The training process for V-JEPA is conceptually simple. The system is shown video frames where portions are masked or hidden. However, instead of trying to guess the exact color of each hidden pixel, the model's goal is to predict the abstract, latent representation of the missing information.

This method forces the AI to develop a deeper conceptual understanding. To succeed, it must learn underlying patterns, such as the fact that solid objects do not pass through each other and that unsupported items tend to fall. It learns these rules purely through observation, without any pre-programmed knowledge of physics.

"We know from developmental literature that babies don’t need a lot of exposure to learn these types of intuitive physics. It’s compelling that they show that it’s learnable in the first place, and you don’t have to come with all these innate priors."

— Micha Heilbron, Cognitive Scientist, University of Amsterdam

This self-supervised learning process is highly efficient. Once the initial training is complete, the model can be adapted for specific tasks, like identifying actions in videos, using much less human-labeled data than traditional systems require.

Measuring AI Surprise and Performance

To test its understanding of the physical world, researchers evaluated V-JEPA using the IntPhys benchmark, a test designed to see if AI can distinguish between plausible and implausible physical events. The results were impressive.

Performance on Physics Benchmark

On the IntPhys test, V-JEPA achieved nearly 98% accuracy in identifying physically impossible actions. In contrast, well-known models that predict in pixel space performed only slightly better than random chance.

The team also quantified the model's "surprise." They measured the difference between what V-JEPA predicted would happen next in a video and what actually occurred. When a video depicted an impossible event—such as a ball rolling behind a screen and failing to reappear—the model's prediction error surged. This spike is analogous to the surprise reaction observed in infants when their expectations about object permanence are violated.

This ability to form expectations and react to their violation is crucial for developing autonomous systems, like robots, that need to navigate and interact with the physical environment safely and effectively.

Future Development and Current Limitations

Building on its initial success, the Meta team released V-JEPA 2 in June.

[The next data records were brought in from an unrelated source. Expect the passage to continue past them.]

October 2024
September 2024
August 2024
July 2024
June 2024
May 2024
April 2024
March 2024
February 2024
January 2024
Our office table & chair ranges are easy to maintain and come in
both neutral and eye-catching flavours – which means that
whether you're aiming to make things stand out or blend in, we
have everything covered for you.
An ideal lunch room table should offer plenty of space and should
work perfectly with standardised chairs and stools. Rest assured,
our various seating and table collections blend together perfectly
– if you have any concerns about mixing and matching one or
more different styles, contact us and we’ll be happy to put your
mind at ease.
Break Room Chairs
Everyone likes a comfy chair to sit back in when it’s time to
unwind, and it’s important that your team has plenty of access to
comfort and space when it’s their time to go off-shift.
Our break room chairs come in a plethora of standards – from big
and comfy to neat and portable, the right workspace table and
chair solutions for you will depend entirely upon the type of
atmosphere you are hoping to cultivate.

This next-generation model has 1.2 billion parameters and was pretrained on an extensive dataset of 22 million videos. The team has already begun applying it to robotics, using the model to help plan a robot's actions after fine-tuning it with just 60 hours of robot-specific data.

However, the system still faces significant challenges. To push the technology further, the researchers designed a more difficult benchmark called IntPhys 2. On these tougher tests, V-JEPA 2 and other leading models performed only marginally better than chance.

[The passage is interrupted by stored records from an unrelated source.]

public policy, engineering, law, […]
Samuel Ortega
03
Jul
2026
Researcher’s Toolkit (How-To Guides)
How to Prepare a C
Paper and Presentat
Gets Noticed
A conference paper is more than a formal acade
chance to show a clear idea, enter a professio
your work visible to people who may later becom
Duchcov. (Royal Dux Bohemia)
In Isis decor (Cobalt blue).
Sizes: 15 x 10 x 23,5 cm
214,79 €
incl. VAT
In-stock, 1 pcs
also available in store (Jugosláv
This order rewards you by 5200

According to Karl Friston, a computational neuroscientist at University College London, while the model is on the right track, it currently lacks a mechanism to properly encode uncertainty. It cannot quantify its confidence in a prediction when past information is insufficient.

A more fundamental limitation is its memory. Garrido noted that the model can only process a few seconds of video at a time before its memory is effectively reset. "In a sense, the model’s memory is reminiscent of a goldfish," he said. This short-term memory prevents it from understanding events that unfold over longer periods, a key hurdle for future research to overcome.